**Data to use**
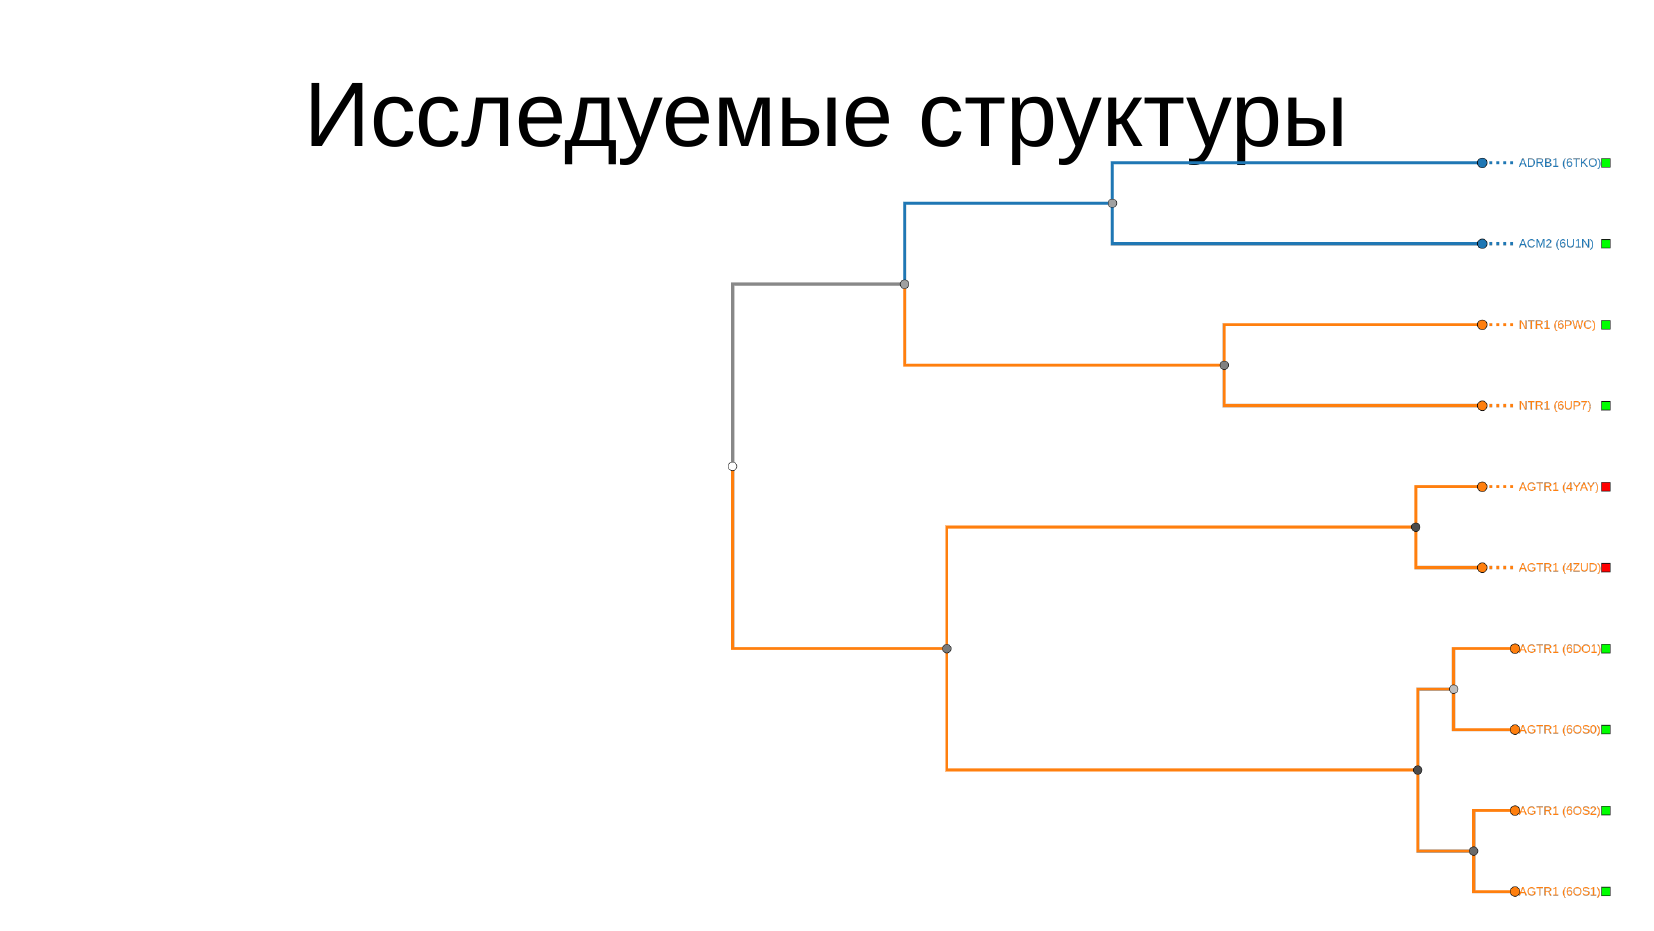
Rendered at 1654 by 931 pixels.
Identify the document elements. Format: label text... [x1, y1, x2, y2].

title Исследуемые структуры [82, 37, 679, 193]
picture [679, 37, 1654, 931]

==

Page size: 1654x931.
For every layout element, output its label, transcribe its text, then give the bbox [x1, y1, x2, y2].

**Task brief**
Reproduce as a numbered list the lines of the listing from the line containing "Page size: 1654x931." through the line containing "For every layout", inclusive, omitting any blank lines.

**Solution**
1. Page size: 1654x931.
2. For every layout element, output its label, transcribe its text, then give the bbox [x1, y1, x2, y2].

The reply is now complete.